**Task prompt:**
When a line of the entries below contains "passent", it counts once; state how many such lines there are and nothing else.

**Stored data:**

__________________________________________________

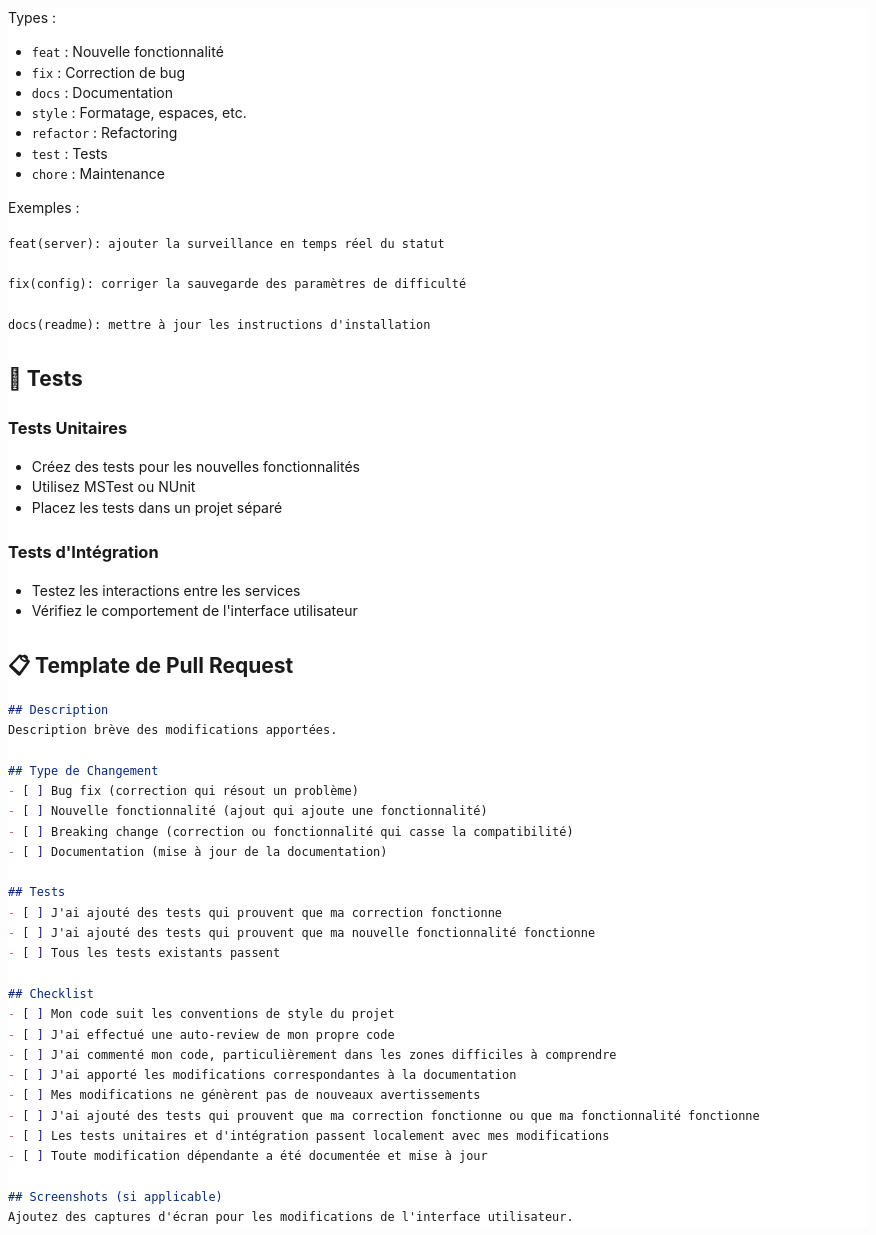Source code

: Types :
- `feat` : Nouvelle fonctionnalité
- `fix` : Correction de bug
- `docs` : Documentation
- `style` : Formatage, espaces, etc.
- `refactor` : Refactoring
- `test` : Tests
- `chore` : Maintenance

Exemples :
```
feat(server): ajouter la surveillance en temps réel du statut

fix(config): corriger la sauvegarde des paramètres de difficulté

docs(readme): mettre à jour les instructions d'installation
```

## 🧪 Tests

### Tests Unitaires
- Créez des tests pour les nouvelles fonctionnalités
- Utilisez MSTest ou NUnit
- Placez les tests dans un projet séparé

### Tests d'Intégration
- Testez les interactions entre les services
- Vérifiez le comportement de l'interface utilisateur

## 📋 Template de Pull Request

```markdown
## Description
Description brève des modifications apportées.

## Type de Changement
- [ ] Bug fix (correction qui résout un problème)
- [ ] Nouvelle fonctionnalité (ajout qui ajoute une fonctionnalité)
- [ ] Breaking change (correction ou fonctionnalité qui casse la compatibilité)
- [ ] Documentation (mise à jour de la documentation)

## Tests
- [ ] J'ai ajouté des tests qui prouvent que ma correction fonctionne
- [ ] J'ai ajouté des tests qui prouvent que ma nouvelle fonctionnalité fonctionne
- [ ] Tous les tests existants passent

## Checklist
- [ ] Mon code suit les conventions de style du projet
- [ ] J'ai effectué une auto-review de mon propre code
- [ ] J'ai commenté mon code, particulièrement dans les zones difficiles à comprendre
- [ ] J'ai apporté les modifications correspondantes à la documentation
- [ ] Mes modifications ne génèrent pas de nouveaux avertissements
- [ ] J'ai ajouté des tests qui prouvent que ma correction fonctionne ou que ma fonctionnalité fonctionne
- [ ] Les tests unitaires et d'intégration passent localement avec mes modifications
- [ ] Toute modification dépendante a été documentée et mise à jour

## Screenshots (si applicable)
Ajoutez des captures d'écran pour les modifications de l'interface utilisateur.
```
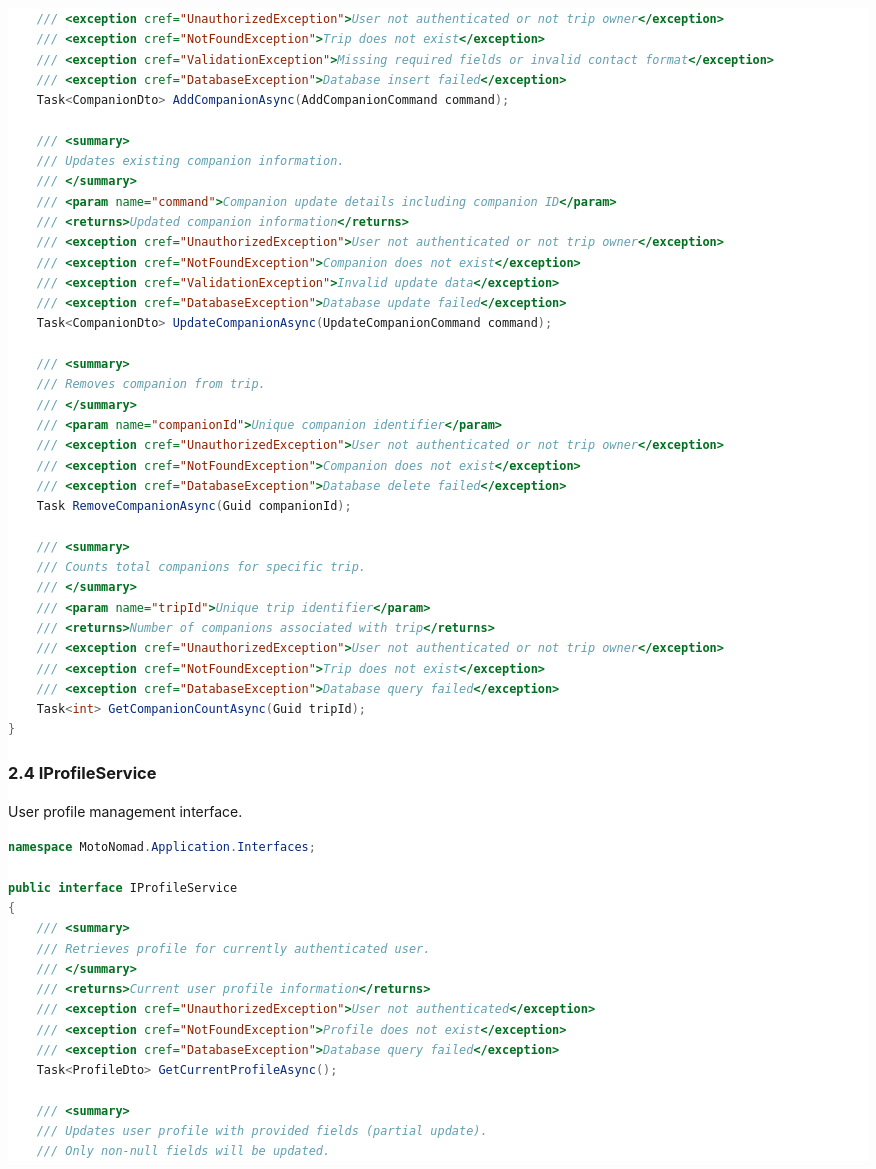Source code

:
 ```csharp
    /// <exception cref="UnauthorizedException">User not authenticated or not trip owner</exception>
    /// <exception cref="NotFoundException">Trip does not exist</exception>
    /// <exception cref="ValidationException">Missing required fields or invalid contact format</exception>
    /// <exception cref="DatabaseException">Database insert failed</exception>
    Task<CompanionDto> AddCompanionAsync(AddCompanionCommand command);

    /// <summary>
    /// Updates existing companion information.
    /// </summary>
    /// <param name="command">Companion update details including companion ID</param>
    /// <returns>Updated companion information</returns>
    /// <exception cref="UnauthorizedException">User not authenticated or not trip owner</exception>
    /// <exception cref="NotFoundException">Companion does not exist</exception>
    /// <exception cref="ValidationException">Invalid update data</exception>
    /// <exception cref="DatabaseException">Database update failed</exception>
    Task<CompanionDto> UpdateCompanionAsync(UpdateCompanionCommand command);

    /// <summary>
    /// Removes companion from trip.
    /// </summary>
    /// <param name="companionId">Unique companion identifier</param>
    /// <exception cref="UnauthorizedException">User not authenticated or not trip owner</exception>
    /// <exception cref="NotFoundException">Companion does not exist</exception>
    /// <exception cref="DatabaseException">Database delete failed</exception>
    Task RemoveCompanionAsync(Guid companionId);

    /// <summary>
    /// Counts total companions for specific trip.
    /// </summary>
    /// <param name="tripId">Unique trip identifier</param>
    /// <returns>Number of companions associated with trip</returns>
    /// <exception cref="UnauthorizedException">User not authenticated or not trip owner</exception>
    /// <exception cref="NotFoundException">Trip does not exist</exception>
    /// <exception cref="DatabaseException">Database query failed</exception>
    Task<int> GetCompanionCountAsync(Guid tripId);
}
```

### 2.4 IProfileService

User profile management interface.

```csharp
namespace MotoNomad.Application.Interfaces;

public interface IProfileService
{
    /// <summary>
    /// Retrieves profile for currently authenticated user.
    /// </summary>
    /// <returns>Current user profile information</returns>
    /// <exception cref="UnauthorizedException">User not authenticated</exception>
    /// <exception cref="NotFoundException">Profile does not exist</exception>
    /// <exception cref="DatabaseException">Database query failed</exception>
    Task<ProfileDto> GetCurrentProfileAsync();

    /// <summary>
    /// Updates user profile with provided fields (partial update).
    /// Only non-null fields will be updated.
```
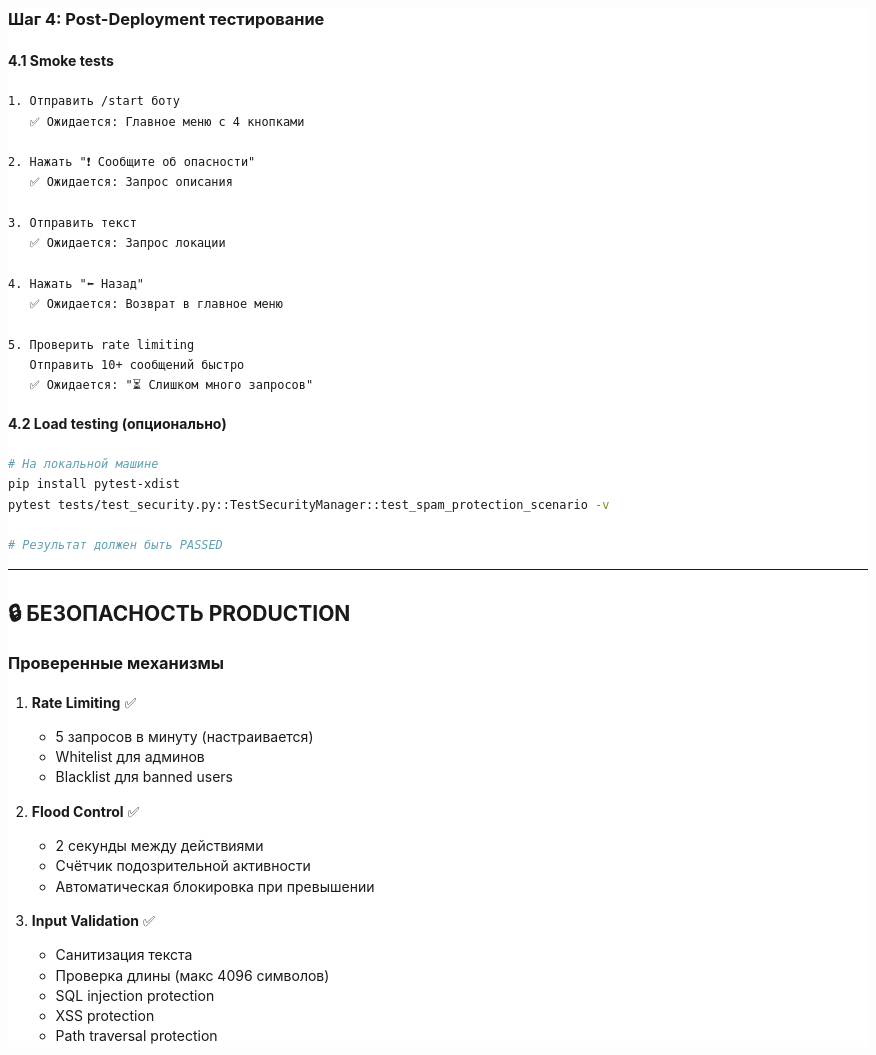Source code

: ### Шаг 4: Post-Deployment тестирование

#### 4.1 Smoke tests

```
1. Отправить /start боту
   ✅ Ожидается: Главное меню с 4 кнопками

2. Нажать "❗ Сообщите об опасности"
   ✅ Ожидается: Запрос описания

3. Отправить текст
   ✅ Ожидается: Запрос локации

4. Нажать "⬅️ Назад"
   ✅ Ожидается: Возврат в главное меню

5. Проверить rate limiting
   Отправить 10+ сообщений быстро
   ✅ Ожидается: "⏳ Слишком много запросов"
```

#### 4.2 Load testing (опционально)

```bash
# На локальной машине
pip install pytest-xdist
pytest tests/test_security.py::TestSecurityManager::test_spam_protection_scenario -v

# Результат должен быть PASSED
```

---

## 🔒 БЕЗОПАСНОСТЬ PRODUCTION

### Проверенные механизмы

1. **Rate Limiting** ✅
   - 5 запросов в минуту (настраивается)
   - Whitelist для админов
   - Blacklist для banned users

2. **Flood Control** ✅
   - 2 секунды между действиями
   - Счётчик подозрительной активности
   - Автоматическая блокировка при превышении

3. **Input Validation** ✅
   - Санитизация текста
   - Проверка длины (макс 4096 символов)
   - SQL injection protection
   - XSS protection
   - Path traversal protection
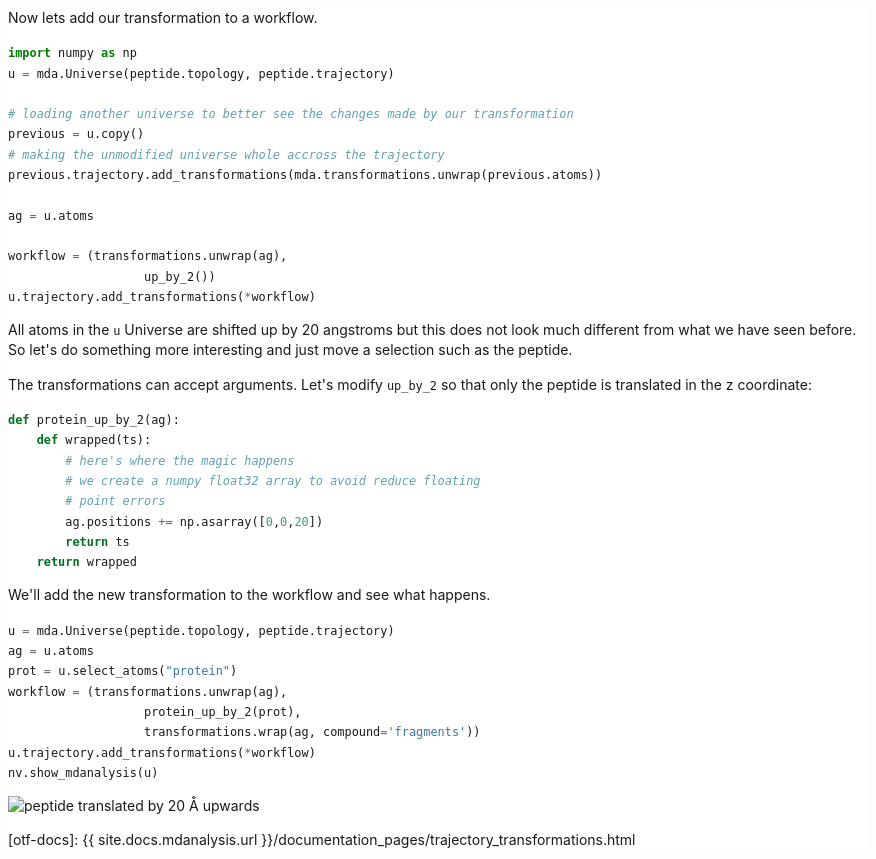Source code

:Now lets add our transformation to a workflow.



```python
import numpy as np
u = mda.Universe(peptide.topology, peptide.trajectory)

# loading another universe to better see the changes made by our transformation
previous = u.copy()
# making the unmodified universe whole accross the trajectory
previous.trajectory.add_transformations(mda.transformations.unwrap(previous.atoms))

ag = u.atoms

workflow = (transformations.unwrap(ag),
                   up_by_2())
u.trajectory.add_transformations(*workflow)
```


All atoms in the `u` Universe are shifted up by 20 angstroms but this does not look
much different from what we have seen before. So let's do something more interesting and
just move a selection such as the peptide.

The transformations can accept arguments. Let's modify `up_by_2` so that only the peptide is translated
in the z coordinate:


```python
def protein_up_by_2(ag):
    def wrapped(ts):
        # here's where the magic happens 
        # we create a numpy float32 array to avoid reduce floating
        # point errors
        ag.positions += np.asarray([0,0,20])
        return ts
    return wrapped
```

We'll add the new transformation to the workflow and see what happens.


```python
u = mda.Universe(peptide.topology, peptide.trajectory)
ag = u.atoms
prot = u.select_atoms("protein")
workflow = (transformations.unwrap(ag),
                   protein_up_by_2(prot),
                   transformations.wrap(ag, compound='fragments'))
u.trajectory.add_transformations(*workflow)
nv.show_mdanalysis(u)
```


<img src="{{ site.baseurl }}{{ site.images }}/otf/peptide_up2.gif" title="peptide
translated by 20 Å upwards" alt="peptide translated by 20 Å upwards" />


[Gromacs]: http://www.gromacs.org
[NGL Viewer]: http://nglviewer.org/ngl/api/index.html
[otf-docs]: {{ site.docs.mdanalysis.url }}/documentation_pages/trajectory_transformations.html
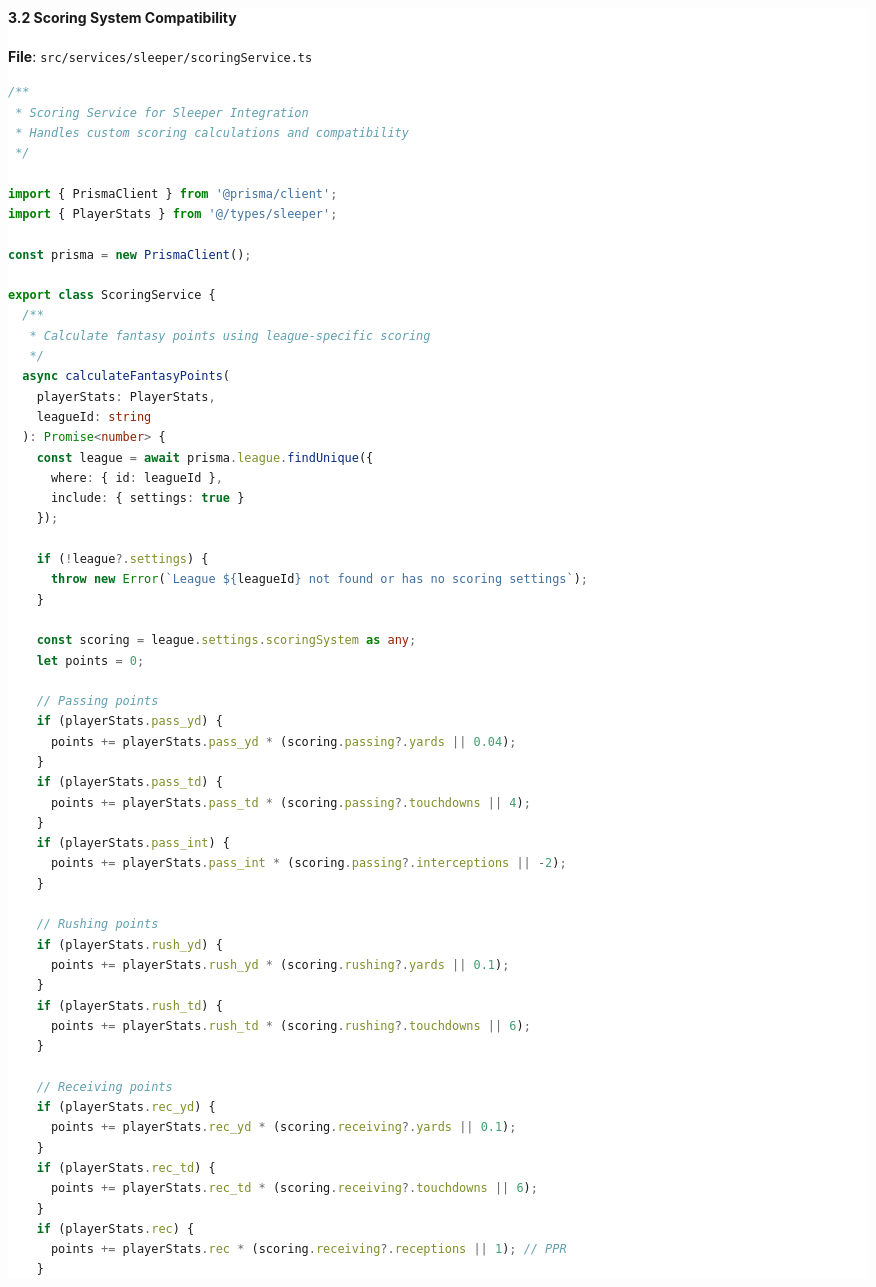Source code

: #### 3.2 Scoring System Compatibility

**File**: `src/services/sleeper/scoringService.ts`

```typescript
/**
 * Scoring Service for Sleeper Integration
 * Handles custom scoring calculations and compatibility
 */

import { PrismaClient } from '@prisma/client';
import { PlayerStats } from '@/types/sleeper';

const prisma = new PrismaClient();

export class ScoringService {
  /**
   * Calculate fantasy points using league-specific scoring
   */
  async calculateFantasyPoints(
    playerStats: PlayerStats,
    leagueId: string
  ): Promise<number> {
    const league = await prisma.league.findUnique({
      where: { id: leagueId },
      include: { settings: true }
    });

    if (!league?.settings) {
      throw new Error(`League ${leagueId} not found or has no scoring settings`);
    }

    const scoring = league.settings.scoringSystem as any;
    let points = 0;

    // Passing points
    if (playerStats.pass_yd) {
      points += playerStats.pass_yd * (scoring.passing?.yards || 0.04);
    }
    if (playerStats.pass_td) {
      points += playerStats.pass_td * (scoring.passing?.touchdowns || 4);
    }
    if (playerStats.pass_int) {
      points += playerStats.pass_int * (scoring.passing?.interceptions || -2);
    }

    // Rushing points
    if (playerStats.rush_yd) {
      points += playerStats.rush_yd * (scoring.rushing?.yards || 0.1);
    }
    if (playerStats.rush_td) {
      points += playerStats.rush_td * (scoring.rushing?.touchdowns || 6);
    }

    // Receiving points
    if (playerStats.rec_yd) {
      points += playerStats.rec_yd * (scoring.receiving?.yards || 0.1);
    }
    if (playerStats.rec_td) {
      points += playerStats.rec_td * (scoring.receiving?.touchdowns || 6);
    }
    if (playerStats.rec) {
      points += playerStats.rec * (scoring.receiving?.receptions || 1); // PPR
    }
```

__________________________________________________

**Result below:**
2